■ **Work request**
Reproduce every record verbatim but drop the pictures.

-.-.-

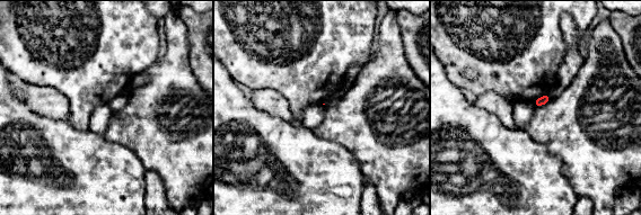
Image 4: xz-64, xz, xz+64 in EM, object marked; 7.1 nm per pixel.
Open: em planes (letters) at the same point.

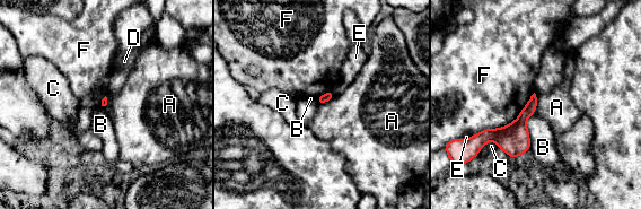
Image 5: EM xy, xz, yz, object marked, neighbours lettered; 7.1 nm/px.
Skip. A, B, C, D, E and F are other cells; a border runs along (335, 94), (330, 99), (318, 104) in image 5; no lettered fragment goes on from it.

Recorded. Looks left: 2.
Finish: no edits; the rest is unchecked.

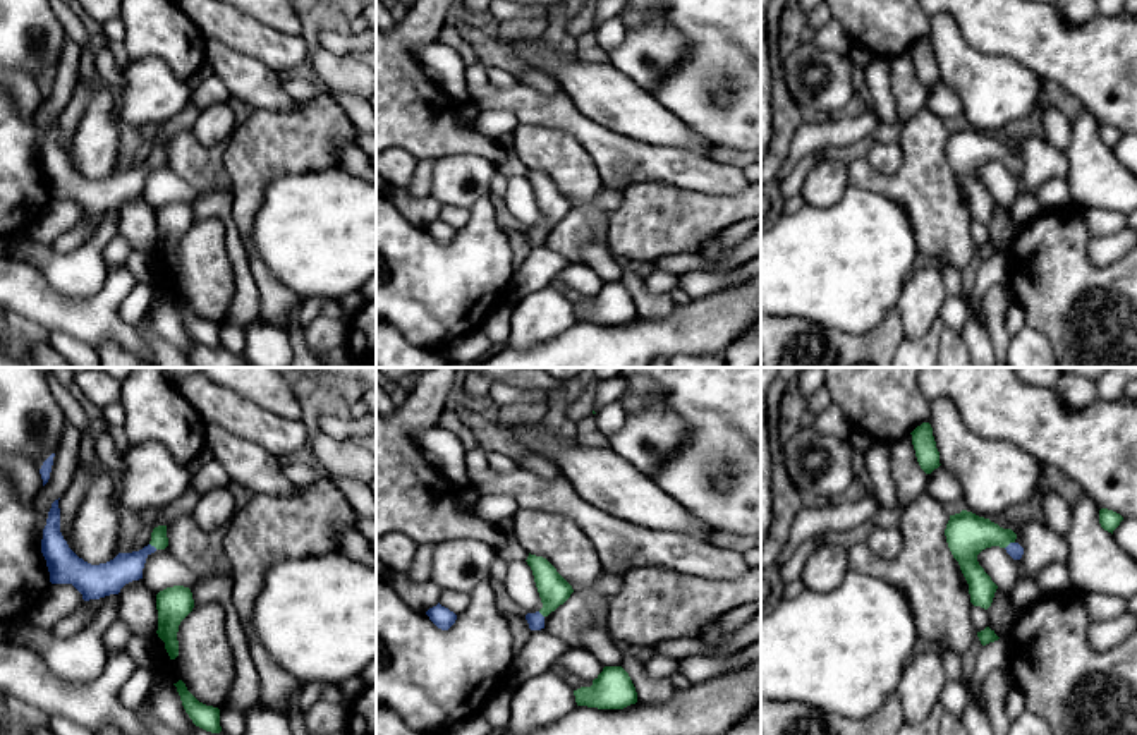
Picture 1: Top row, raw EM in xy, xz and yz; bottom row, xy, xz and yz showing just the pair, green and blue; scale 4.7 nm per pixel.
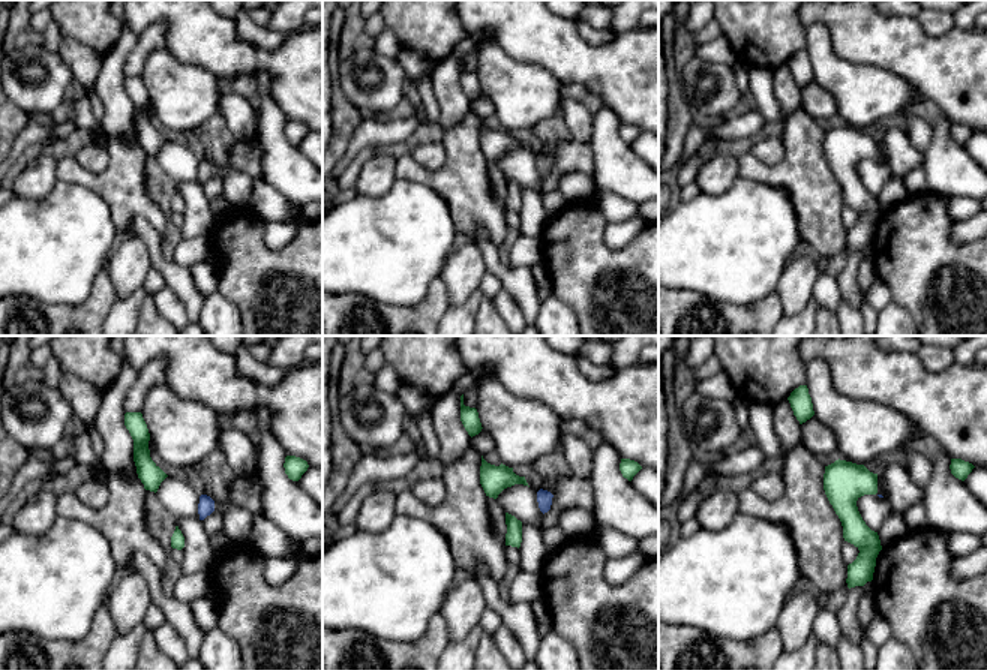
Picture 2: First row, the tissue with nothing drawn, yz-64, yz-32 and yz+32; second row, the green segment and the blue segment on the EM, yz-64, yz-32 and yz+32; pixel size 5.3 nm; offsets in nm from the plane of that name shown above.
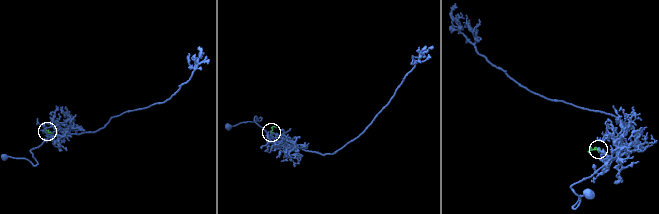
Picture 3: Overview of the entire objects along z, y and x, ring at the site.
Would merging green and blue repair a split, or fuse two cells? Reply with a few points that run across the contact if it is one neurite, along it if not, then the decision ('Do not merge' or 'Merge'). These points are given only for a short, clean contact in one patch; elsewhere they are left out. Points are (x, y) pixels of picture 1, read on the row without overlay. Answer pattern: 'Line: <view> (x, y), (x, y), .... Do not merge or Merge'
Line: yz (967, 150), (993, 150), (1009, 158), (1014, 165). Merge

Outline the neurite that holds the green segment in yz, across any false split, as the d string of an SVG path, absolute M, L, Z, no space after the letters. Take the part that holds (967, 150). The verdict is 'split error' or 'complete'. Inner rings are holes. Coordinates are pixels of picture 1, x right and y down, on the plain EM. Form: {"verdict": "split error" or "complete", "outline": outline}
{"verdict": "split error", "outline": "M962 125L950 131L945 144L948 163L958 177L969 199L970 218L988 225L993 218L998 201L977 177L977 170L991 161L1005 163L1013 175L1020 175L1024 163L1015 156L1012 144L1003 144L989 134Z"}

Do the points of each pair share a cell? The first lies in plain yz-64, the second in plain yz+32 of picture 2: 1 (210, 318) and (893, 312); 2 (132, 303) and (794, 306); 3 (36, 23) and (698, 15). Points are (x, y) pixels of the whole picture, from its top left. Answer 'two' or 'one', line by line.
1: one
2: two
3: two

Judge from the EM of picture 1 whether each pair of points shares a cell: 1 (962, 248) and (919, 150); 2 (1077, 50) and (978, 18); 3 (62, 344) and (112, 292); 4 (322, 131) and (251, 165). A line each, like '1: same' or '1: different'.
1: same
2: same
3: different
4: same

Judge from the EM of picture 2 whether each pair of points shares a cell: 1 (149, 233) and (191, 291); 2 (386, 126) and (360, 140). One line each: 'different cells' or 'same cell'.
1: same cell
2: same cell

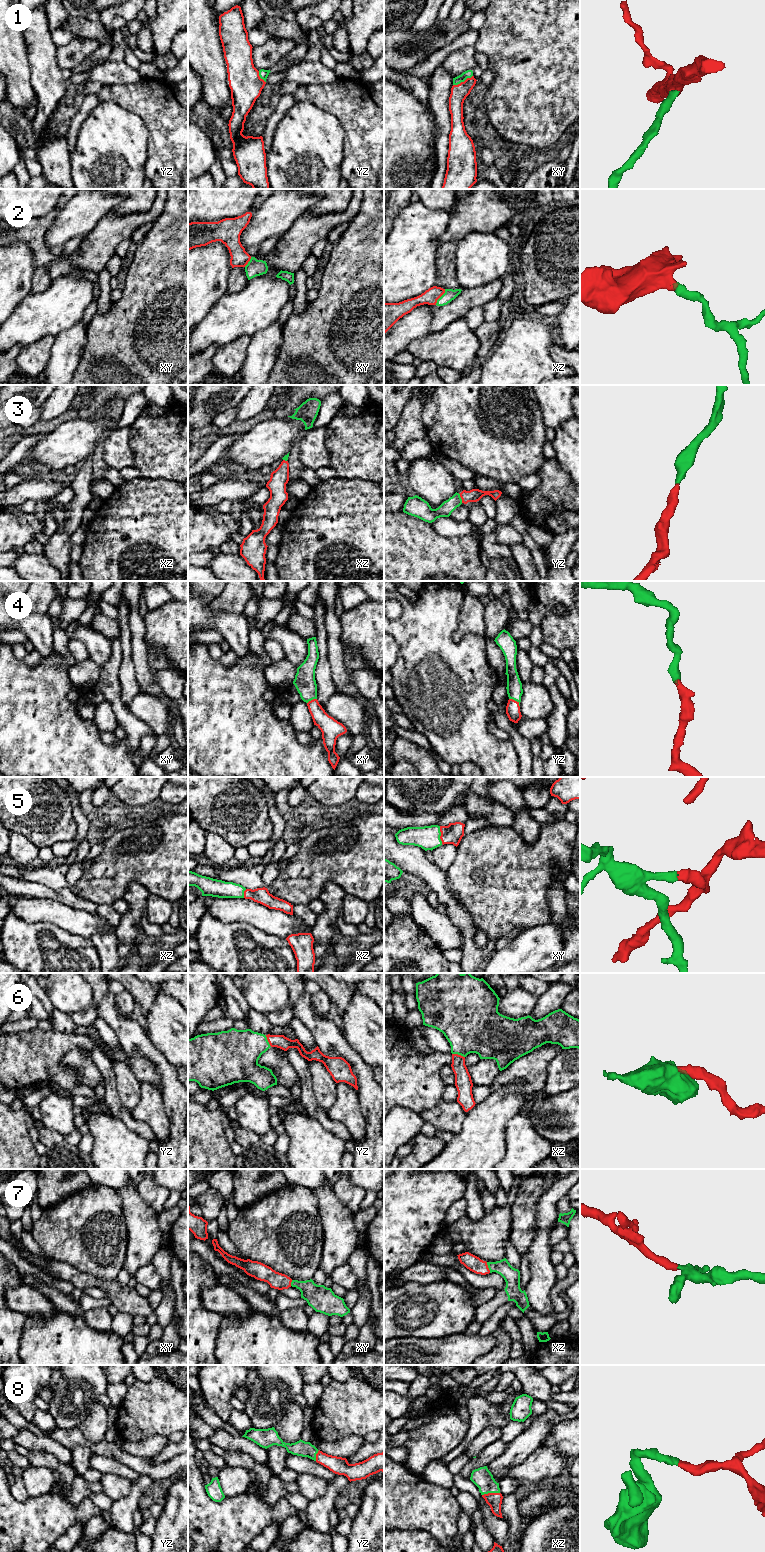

-.-.-

■ **Result of the exercise**
Image 4: xz-64, xz, xz+64 in EM, object marked; 7.1 nm per pixel.
Open: em planes (letters) at the same point.

Image 5: EM xy, xz, yz, object marked, neighbours lettered; 7.1 nm/px.
Skip. A, B, C, D, E and F are other cells; a border runs along (335, 94), (330, 99), (318, 104) in image 5; no lettered fragment goes on from it.

Recorded. Looks left: 2.
Finish: no edits; the rest is unchecked.

Picture 1: Top row, raw EM in xy, xz and yz; bottom row, xy, xz and yz showing just the pair, green and blue; scale 4.7 nm per pixel.
Picture 2: First row, the tissue with nothing drawn, yz-64, yz-32 and yz+32; second row, the green segment and the blue segment on the EM, yz-64, yz-32 and yz+32; pixel size 5.3 nm; offsets in nm from the plane of that name shown above.
Picture 3: Overview of the entire objects along z, y and x, ring at the site.
Would merging green and blue repair a split, or fuse two cells? Reply with a few points that run across the contact if it is one neurite, along it if not, then the decision ('Do not merge' or 'Merge'). These points are given only for a short, clean contact in one patch; elsewhere they are left out. Points are (x, y) pixels of picture 1, read on the row without overlay. Answer pattern: 'Line: <view> (x, y), (x, y), .... Do not merge or Merge'
Line: yz (967, 150), (993, 150), (1009, 158), (1014, 165). Merge

Outline the neurite that holds the green segment in yz, across any false split, as the d string of an SVG path, absolute M, L, Z, no space after the letters. Take the part that holds (967, 150). The verdict is 'split error' or 'complete'. Inner rings are holes. Coordinates are pixels of picture 1, x right and y down, on the plain EM. Form: {"verdict": "split error" or "complete", "outline": outline}
{"verdict": "split error", "outline": "M962 125L950 131L945 144L948 163L958 177L969 199L970 218L988 225L993 218L998 201L977 177L977 170L991 161L1005 163L1013 175L1020 175L1024 163L1015 156L1012 144L1003 144L989 134Z"}

Do the points of each pair share a cell? The first lies in plain yz-64, the second in plain yz+32 of picture 2: 1 (210, 318) and (893, 312); 2 (132, 303) and (794, 306); 3 (36, 23) and (698, 15). Points are (x, y) pixels of the whole picture, from its top left. Answer 'two' or 'one', line by line.
1: one
2: two
3: two

Judge from the EM of picture 1 whether each pair of points shares a cell: 1 (962, 248) and (919, 150); 2 (1077, 50) and (978, 18); 3 (62, 344) and (112, 292); 4 (322, 131) and (251, 165). A line each, like '1: same' or '1: different'.
1: same
2: same
3: different
4: same

Judge from the EM of picture 2 whether each pair of points shares a cell: 1 (149, 233) and (191, 291); 2 (386, 126) and (360, 140). One line each: 'different cells' or 'same cell'.
1: same cell
2: same cell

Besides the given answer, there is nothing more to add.